IIRC, at the time the Picard S2 finale aired, Goldsman did say that scene was set up for something which would be picked up on "soon." Given the SNW episode aired a year later, it's my belief that's what he was referring to.

Most likely. It still doesn't make sense, though. I wish they'd labeled the folder something like "Eugenics Project" rather than "Project Khan."

On the other hand... Hm. "Tomorrow and..." established that Temporal Cold Warriors have been competing to alter history one way or the other. It seems as if one group tried to erase Khan and the eugenics program from history, and another worked to restore it in some form, even if it happened later in the timeline. Since the time travelers knew in retrospect that Khan was the most important eugenics superhuman, they would've prioritized his recreation, hence the "Noonien-Singh Institute" being created to get the name right (aside from that extraneous hyphen). So they could've been the ones behind the "Project Khan" folder.
 
I really enjoyed the novel, and now I hope it sells well and Melissa Silver becomes to Star Trek novels what Holly Gibney became to Stephen King novels. (At least I got the feeling that something's being set up here.)

I'm happy that I convinced my co-host Simon to feature Lost to Eternity in the most recent episode of our podcast - mainly because we always liked Greg's books and we're really happy that he wrote about an - albeit fictional - colleague of ours.

That seemed apt, so we did an in-depth, spoiler-free analysis. We really enjoyed the clever premise, the brisk pace, how much it reminded us of Giant Trek Novels of Old™ and how flavor- and faithful the three time periods are. As such, we highly recommend it as a summer read for Trek fans.

So - for anybody here who understands German, here's the link to our episode.

And because we hadn't done so yet, we spent the first hour or so unfolding the publishing history of original Star Trek novels from 1968 to today, with lots of personal memories.

Trek am Dienstag is Germany's most popular Trek podcast, so hopefully this will sell some books and/or convince CrossCult to do a translation. (I see they're doing Pliable Truths next February, but nothing seems planned beyond that.)

-Sebastian
 
Most likely. It still doesn't make sense, though. I wish they'd labeled the folder something like "Eugenics Project" rather than "Project Khan."
========================================
List every distinct word or phrase that the Star Trek discussion places inside double quotation marks.

- [Extracted entries]
========================================
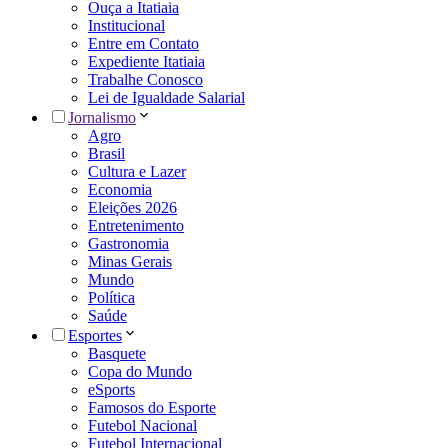
Ouça a Itatiaia
Institucional
Entre em Contato
Expediente Itatiaia
Trabalhe Conosco
Lei de Igualdade Salarial
Jornalismo
Agro
Brasil
Cultura e Lazer
Economia
Eleições 2026
Entretenimento
Gastronomia
Minas Gerais
Mundo
Política
Saúde
Esportes
Basquete
Copa do Mundo
eSports
Famosos do Esporte
Futebol Nacional
Futebol Internacional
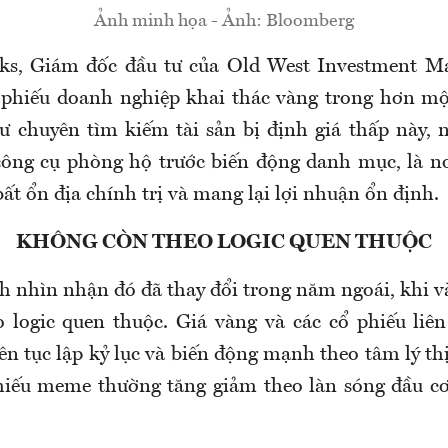
Ảnh minh họa - Ảnh: Bloomberg
ks, Giám đốc đầu tư của Old West Investment M
 phiếu doanh nghiệp khai thác vàng trong hơn mộ
ư chuyên tìm kiếm tài sản bị định giá thấp này,
công cụ phòng hộ trước biến động danh mục, là nơ
bất ổn địa chính trị và mang lại lợi nhuận ổn định.
KHÔNG CÒN THEO LOGIC QUEN THUỘC
ch nhìn nhận đó đã thay đổi trong năm ngoái, khi 
 logic quen thuộc. Giá vàng và các cổ phiếu liê
iên tục lập kỷ lục và biến động mạnh theo tâm lý th
hiếu meme thường tăng giảm theo làn sóng đầu cơ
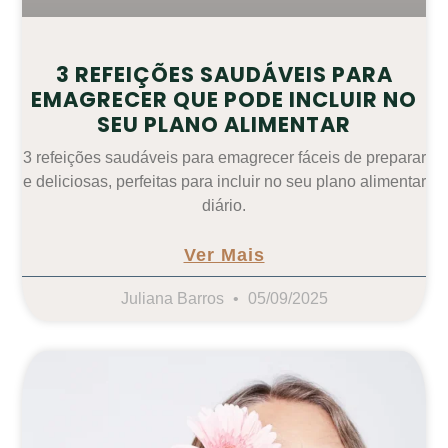
3 REFEIÇÕES SAUDÁVEIS PARA
EMAGRECER QUE PODE INCLUIR NO
SEU PLANO ALIMENTAR
3 refeições saudáveis para emagrecer fáceis de preparar
e deliciosas, perfeitas para incluir no seu plano alimentar
diário.
Ver Mais
Juliana Barros
05/09/2025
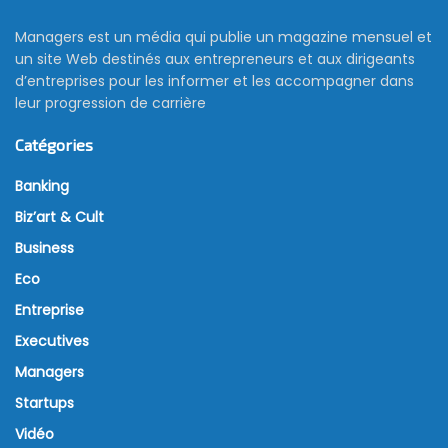
Managers est un média qui publie un magazine mensuel et
un site Web destinés aux entrepreneurs et aux dirigeants
d’entreprises pour les informer et les accompagner dans
leur progression de carrière
Catégories
Banking
Biz’art & Cult
Business
Eco
Entreprise
Executives
Managers
Startups
Vidéo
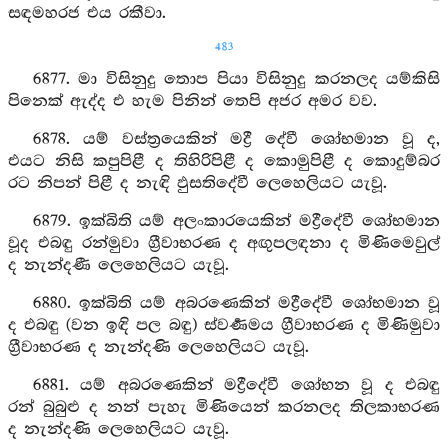
සඳමහරජ එය රකීවා.
483
6877. මා විසිනුදු තොප පියා විසිනුදු කරනලද යම්කිසි
පිනෙක් ඇද්ද එ හැම පිනින් තෙපි අජර අමර වව.
6878. යම් වස්ත්‍රයෙකින් මද්‍රී දේවී ශෝභමාන වූ ද,
එයට නිසි කපුපිළී ද තිහිරිපිළී ද කොමුපිළී ද කොදුම්බර
රට නිපන් පිළී ද නැඳි ඵුසතිදේවී ලෙහෙලියට යැවූ.
6879. ඉක්බිති යම් අලංකාරයෙකින් මද්‍රීදේවී ශෝභමාන
වූද එබඳු රන්මුවා ග්‍රීවාභරණ ද අඟුපලඳනා ද මිණිමෙවුල්
ද නැන්දණී ලෙහෙලියට යැවූ.
6880. ඉක්බිති යම් අබරණෙකින් මද්‍රීදේවී ශෝභමාන වූ
ද එබඳු (වන ඉඳි පල බඳු) ස්වර්‍ණමය ග්‍රීවාභරණ ද මිණිමුවා
ග්‍රීවාභරණ ද නැන්දණි ලෙහෙලියට යැවූ.
6881. යම් අබරණෙකින් මද්‍රීදේවී ශෝභන වූ ද එබඳු
රන් බුබුළු ද නන් පැහැ මිණියෙන් කරනලද තිලකාභරණ
ද නැන්දණි ලෙහෙලියට යැවූ.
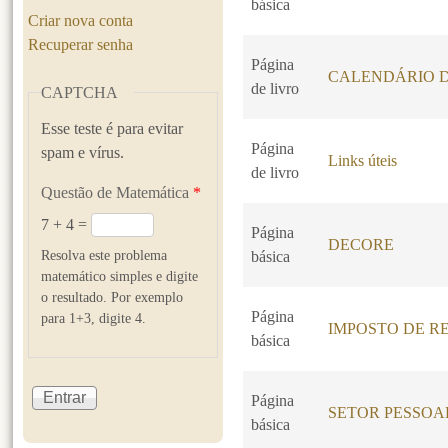
básica
Criar nova conta
Recuperar senha
Página
CALENDÁRIO D
de livro
CAPTCHA
Esse teste é para evitar
Página
spam e vírus.
Links úteis
de livro
Questão de Matemática
*
7 + 4 =
Página
DECORE
Resolva este problema
básica
matemático simples e digite
o resultado. Por exemplo
Página
para 1+3, digite 4.
IMPOSTO DE RE
básica
Página
SETOR PESSOA
básica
========================================
- [Result of this exercise]
- soon.
- Eugenics Project
- Project Khan
- Tomorrow and...
- Noonien-Singh Institute